YOUR OBJECTIVE = What is needed is an exact copy of the records, with the images left out.

[Dataset entries]

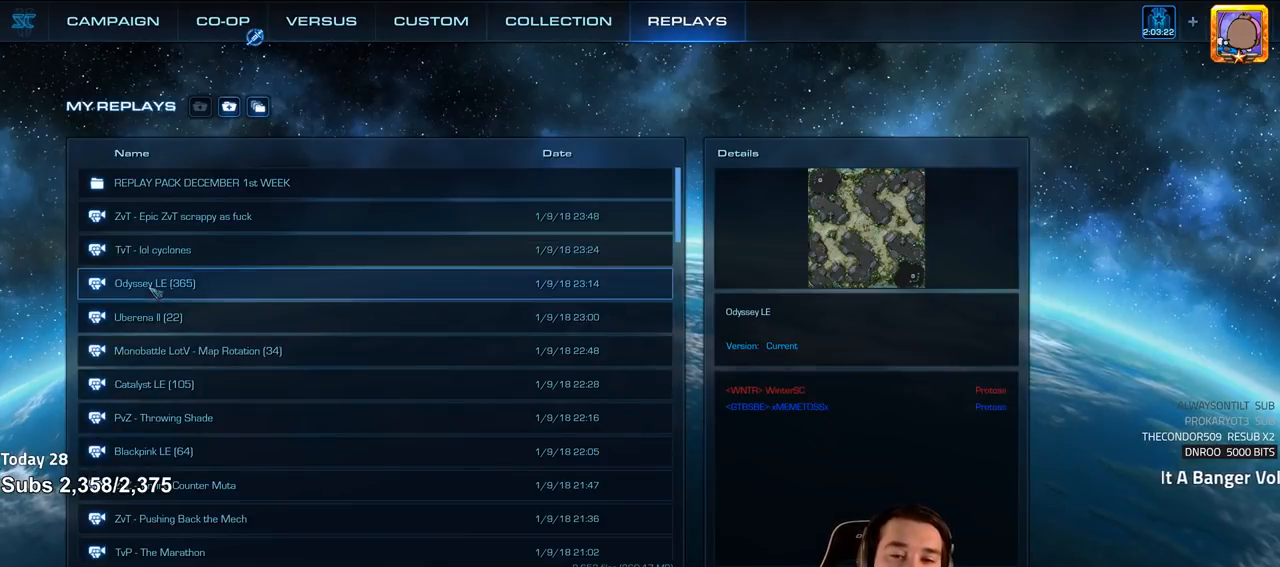
{"keys": [], "events": [[383, "shift", "down"], [483, "shift", "up"]]}
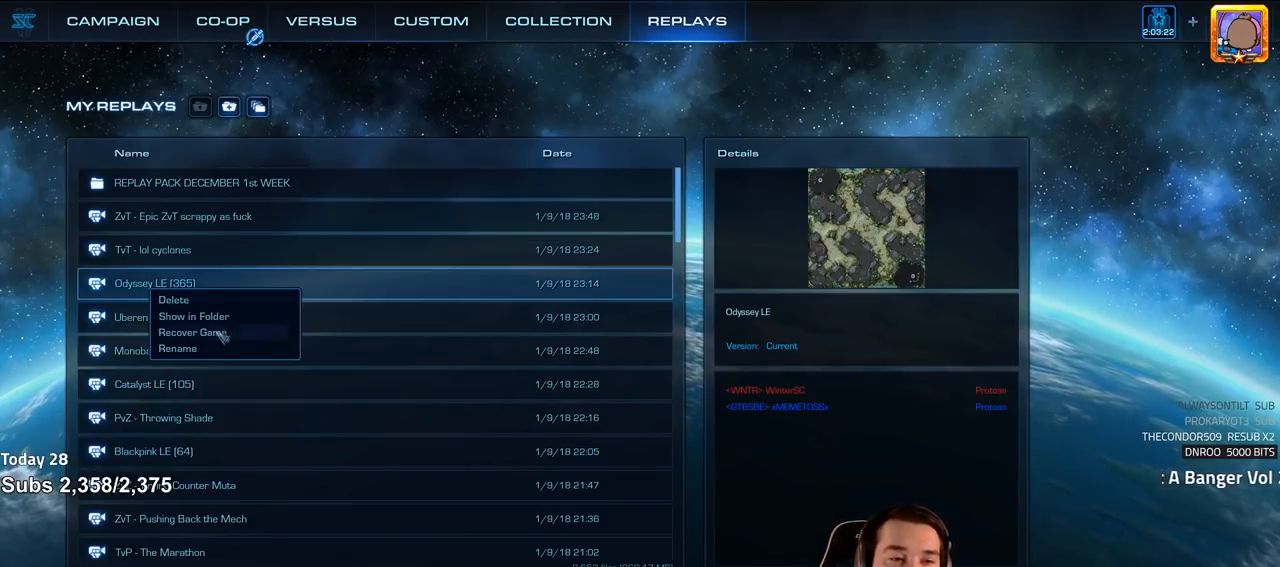
{"keys": [], "events": []}
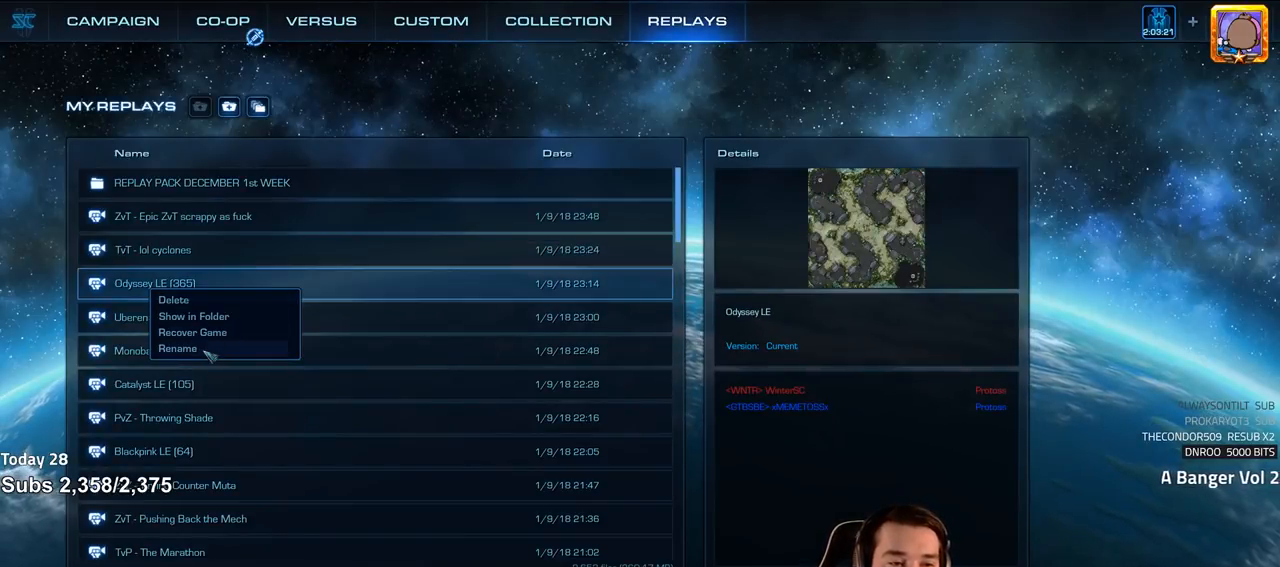
{"keys": [], "events": []}
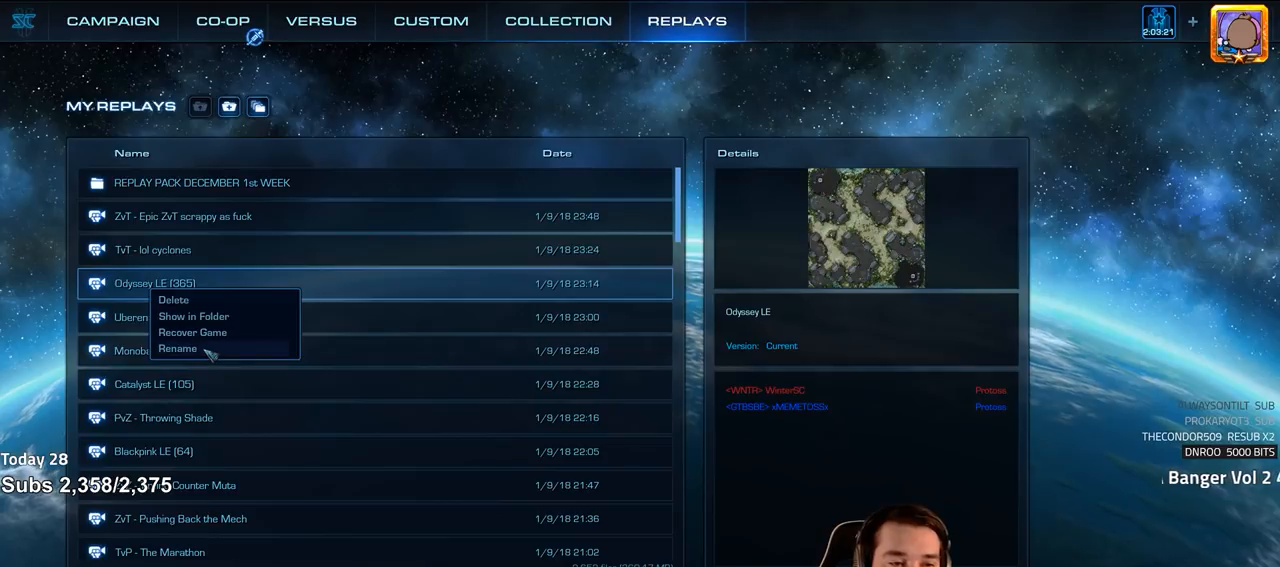
{"keys": [], "events": []}
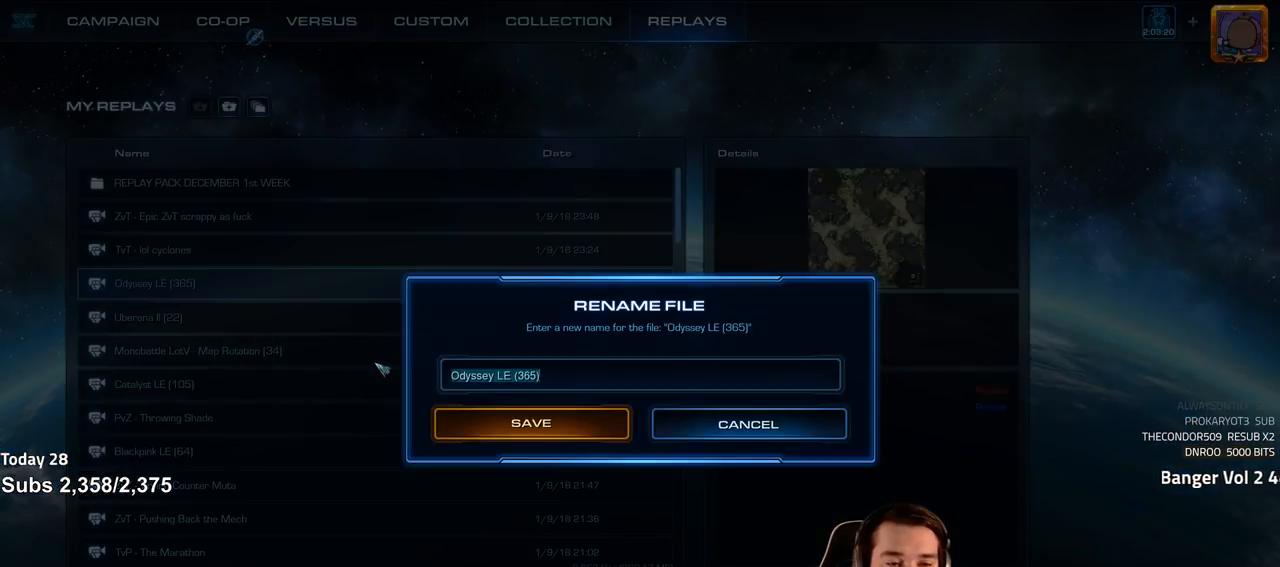
{"keys": [], "events": []}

WRITTEN RESPONSE =
{"keys": [], "events": [[383, "shift", "down"], [483, "shift", "up"]]}
{"keys": [], "events": []}
{"keys": [], "events": []}
{"keys": [], "events": []}
{"keys": [], "events": []}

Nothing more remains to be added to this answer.